Puis la priant de se rhabiller rasseoir, je lui ai demandé si je faisais vraiment vieux, si je lui étais apparu fatigué.
“Non, non, pas du tout”, a-t-elle répondu, embarrassée… “J’ai pensé que”…
Moi aussitôt : “Vous pensiez que quoi ?…
“Je pensais, je ne sais pas, je ne sais plus, que ça vous ferait plaisir de vous asseoir”.
“Parce que j’ai des cheveux blancs ?”…
“Non, c’est pas ça, je vous ai vu debout et comme vous êtes plus âgé que moi, ça été un réflexe, je me suis levée”…
“Je parais beaucoup, beaucoup plus âgé que vous ?”…
“Non, oui, enfin un peu, mais ce n’est pas une question d’âge”…
“Une question de quoi, alors ?”…
“Je ne sais pas, une question de politesse, enfin je crois”…
J’ai arrêté de la taquiner, je l’ai remerciée de son geste généreux et, abandonnant l’armée du salut, je l’ai accompagnée jusqu’au Ritz pour lui offrir un verre… et plus si affinités…
Lutter contre le vieillissement c’est, dans la mesure du possible, ne renoncer à rien.
Ni au travail, ni aux voyages, ni aux spectacles, ni aux livres, ni à la gourmandise, ni à l’amour, ni à la sexualité, ni au rêve.
Rêver, c’est se souvenir tant qu’à faire, des heures exquises.
C’est penser aux jolis rendez-vous qui nous attendent.
C’est laisser son esprit vagabonder entre le désir et l’utopie.
L’écriture est un puissant excitant du rêve.

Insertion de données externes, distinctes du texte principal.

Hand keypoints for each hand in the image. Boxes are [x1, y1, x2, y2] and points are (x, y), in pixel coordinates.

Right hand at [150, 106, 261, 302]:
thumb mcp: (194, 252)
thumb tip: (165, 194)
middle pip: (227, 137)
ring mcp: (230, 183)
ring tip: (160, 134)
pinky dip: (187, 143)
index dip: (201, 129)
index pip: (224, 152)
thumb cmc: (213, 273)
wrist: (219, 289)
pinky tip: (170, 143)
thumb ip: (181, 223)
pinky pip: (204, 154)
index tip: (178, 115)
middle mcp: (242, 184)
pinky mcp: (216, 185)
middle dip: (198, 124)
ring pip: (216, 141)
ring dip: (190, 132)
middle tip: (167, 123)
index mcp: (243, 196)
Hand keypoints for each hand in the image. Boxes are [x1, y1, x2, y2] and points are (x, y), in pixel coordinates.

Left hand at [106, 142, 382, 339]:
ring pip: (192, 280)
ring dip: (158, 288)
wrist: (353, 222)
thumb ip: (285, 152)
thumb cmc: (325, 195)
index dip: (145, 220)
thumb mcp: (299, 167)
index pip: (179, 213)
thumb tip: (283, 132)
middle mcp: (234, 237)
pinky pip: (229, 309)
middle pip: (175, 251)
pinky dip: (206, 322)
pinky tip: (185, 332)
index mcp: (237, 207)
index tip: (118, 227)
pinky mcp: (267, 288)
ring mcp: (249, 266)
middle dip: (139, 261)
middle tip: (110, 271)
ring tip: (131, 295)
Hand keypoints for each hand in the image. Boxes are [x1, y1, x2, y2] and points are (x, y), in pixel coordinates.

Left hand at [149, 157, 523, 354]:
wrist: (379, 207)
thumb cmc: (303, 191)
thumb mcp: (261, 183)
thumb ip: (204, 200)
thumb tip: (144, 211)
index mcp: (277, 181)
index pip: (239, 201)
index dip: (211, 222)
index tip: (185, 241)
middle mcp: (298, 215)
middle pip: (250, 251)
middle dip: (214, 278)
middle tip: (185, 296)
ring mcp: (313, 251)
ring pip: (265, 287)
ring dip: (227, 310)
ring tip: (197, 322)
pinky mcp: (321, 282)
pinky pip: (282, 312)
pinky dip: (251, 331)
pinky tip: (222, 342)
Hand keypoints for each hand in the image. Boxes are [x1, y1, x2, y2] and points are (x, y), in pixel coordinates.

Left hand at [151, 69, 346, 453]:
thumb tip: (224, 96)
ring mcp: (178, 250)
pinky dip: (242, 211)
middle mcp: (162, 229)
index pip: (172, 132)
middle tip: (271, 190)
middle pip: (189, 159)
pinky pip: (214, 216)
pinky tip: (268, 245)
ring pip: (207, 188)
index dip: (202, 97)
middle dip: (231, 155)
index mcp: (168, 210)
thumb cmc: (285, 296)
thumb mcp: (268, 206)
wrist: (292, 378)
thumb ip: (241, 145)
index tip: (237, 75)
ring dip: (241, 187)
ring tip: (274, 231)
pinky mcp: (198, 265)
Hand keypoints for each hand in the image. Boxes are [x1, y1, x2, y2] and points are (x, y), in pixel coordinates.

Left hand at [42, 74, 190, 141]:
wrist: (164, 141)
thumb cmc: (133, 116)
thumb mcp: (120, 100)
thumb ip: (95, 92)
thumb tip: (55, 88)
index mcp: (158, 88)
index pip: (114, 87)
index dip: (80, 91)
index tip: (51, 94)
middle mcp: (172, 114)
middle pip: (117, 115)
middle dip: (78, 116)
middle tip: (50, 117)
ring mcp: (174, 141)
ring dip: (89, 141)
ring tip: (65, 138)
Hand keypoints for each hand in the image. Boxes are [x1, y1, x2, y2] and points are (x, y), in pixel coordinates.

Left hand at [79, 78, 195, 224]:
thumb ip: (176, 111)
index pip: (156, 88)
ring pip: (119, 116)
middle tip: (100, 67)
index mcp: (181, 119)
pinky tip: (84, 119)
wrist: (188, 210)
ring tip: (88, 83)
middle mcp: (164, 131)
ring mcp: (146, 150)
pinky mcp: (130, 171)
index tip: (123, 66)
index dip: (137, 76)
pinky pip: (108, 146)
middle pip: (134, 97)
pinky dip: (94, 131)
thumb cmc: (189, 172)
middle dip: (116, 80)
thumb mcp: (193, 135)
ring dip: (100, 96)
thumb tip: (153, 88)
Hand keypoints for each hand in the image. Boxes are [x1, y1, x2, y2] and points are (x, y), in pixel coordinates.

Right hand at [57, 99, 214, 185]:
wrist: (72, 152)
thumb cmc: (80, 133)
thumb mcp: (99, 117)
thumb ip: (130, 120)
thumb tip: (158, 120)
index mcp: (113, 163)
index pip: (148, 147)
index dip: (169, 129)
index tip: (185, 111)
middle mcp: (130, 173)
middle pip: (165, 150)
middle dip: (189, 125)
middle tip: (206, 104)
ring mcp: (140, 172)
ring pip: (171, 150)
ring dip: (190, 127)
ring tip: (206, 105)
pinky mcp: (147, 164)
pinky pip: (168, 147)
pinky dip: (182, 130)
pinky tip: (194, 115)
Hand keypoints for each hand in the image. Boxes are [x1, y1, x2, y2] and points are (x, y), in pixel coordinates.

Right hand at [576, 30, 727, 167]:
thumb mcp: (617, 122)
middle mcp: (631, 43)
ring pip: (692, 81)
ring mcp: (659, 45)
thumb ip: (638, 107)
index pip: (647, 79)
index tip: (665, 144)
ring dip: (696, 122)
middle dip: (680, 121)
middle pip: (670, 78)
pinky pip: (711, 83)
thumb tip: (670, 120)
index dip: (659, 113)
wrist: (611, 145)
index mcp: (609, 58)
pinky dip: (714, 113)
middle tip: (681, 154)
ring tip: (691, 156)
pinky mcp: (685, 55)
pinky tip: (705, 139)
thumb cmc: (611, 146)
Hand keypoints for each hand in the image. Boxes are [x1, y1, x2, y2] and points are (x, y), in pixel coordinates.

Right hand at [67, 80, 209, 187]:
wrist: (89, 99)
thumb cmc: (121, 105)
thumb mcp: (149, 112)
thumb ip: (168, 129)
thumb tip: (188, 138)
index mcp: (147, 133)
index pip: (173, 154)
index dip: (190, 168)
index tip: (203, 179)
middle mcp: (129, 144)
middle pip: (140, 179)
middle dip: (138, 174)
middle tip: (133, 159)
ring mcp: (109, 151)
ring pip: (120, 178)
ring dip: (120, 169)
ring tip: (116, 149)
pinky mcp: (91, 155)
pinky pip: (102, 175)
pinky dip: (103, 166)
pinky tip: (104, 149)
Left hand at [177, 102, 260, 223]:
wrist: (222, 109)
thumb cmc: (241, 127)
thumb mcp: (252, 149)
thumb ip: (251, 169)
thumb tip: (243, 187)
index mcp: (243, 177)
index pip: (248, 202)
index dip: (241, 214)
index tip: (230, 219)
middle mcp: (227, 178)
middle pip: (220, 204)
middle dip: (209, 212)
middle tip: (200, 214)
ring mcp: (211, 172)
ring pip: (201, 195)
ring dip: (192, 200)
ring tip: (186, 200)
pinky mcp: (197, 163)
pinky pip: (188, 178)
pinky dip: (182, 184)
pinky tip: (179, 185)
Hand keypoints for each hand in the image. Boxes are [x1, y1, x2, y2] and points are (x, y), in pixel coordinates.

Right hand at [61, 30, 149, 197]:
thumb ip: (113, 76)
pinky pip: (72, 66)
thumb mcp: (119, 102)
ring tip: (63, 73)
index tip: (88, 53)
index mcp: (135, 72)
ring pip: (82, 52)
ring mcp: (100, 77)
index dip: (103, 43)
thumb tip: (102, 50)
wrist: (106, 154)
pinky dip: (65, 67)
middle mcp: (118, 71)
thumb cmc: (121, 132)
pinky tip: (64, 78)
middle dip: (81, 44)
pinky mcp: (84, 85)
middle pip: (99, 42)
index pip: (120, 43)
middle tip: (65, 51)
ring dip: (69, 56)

L’écriture est une drogue douce.
J’aimerais mourir, rêveur, dans un fauteuil en relisant “Quelqu’un contre le reste du monde”…, écoutant en sourdine soit l’adagio du Concerto n° 23 en “la-majeur“ de Mozart…, soit, du même, l’andante de son Concerto n° 21 en “ut-majeur“, musiques au bout desquelles se révéleront à mes yeux (via mes oreilles), pas même étonnés, les paysages sublimes de l’au-delà…, c’est que, à mes yeux et oreilles, la musique “Pop” et surtout le “Rock-hurleur”, sont à la musique ce que les Pizza’s sont à la gastronomie…
Je n’aime pas Mickael Jackson…, les Beatles me donnent des boutons…, les gratteux de guitare de l’urticaire…, je vomis Claude François…
Mais Mozart et moi ne sommes pas pressés.
Nous allons prendre notre temps.
Avec l’âge le temps passe, soit trop vite, soit trop lentement.
Nous ignorons à combien se monte encore notre capital.
En années ?…
En mois ?…
En jours ?…
Non, il ne faut pas considérer le temps qui nous reste comme un capital…, mais comme un usufruit dont, tant que nous en sommes capables, il faut jouir sans modération.
Après nous, le déluge ?…
Non ?
Pffffffffffff !
Vieillir est ennuyeux, mais c’est le seul moyen que l’on ait trouvé de vivre longtemps.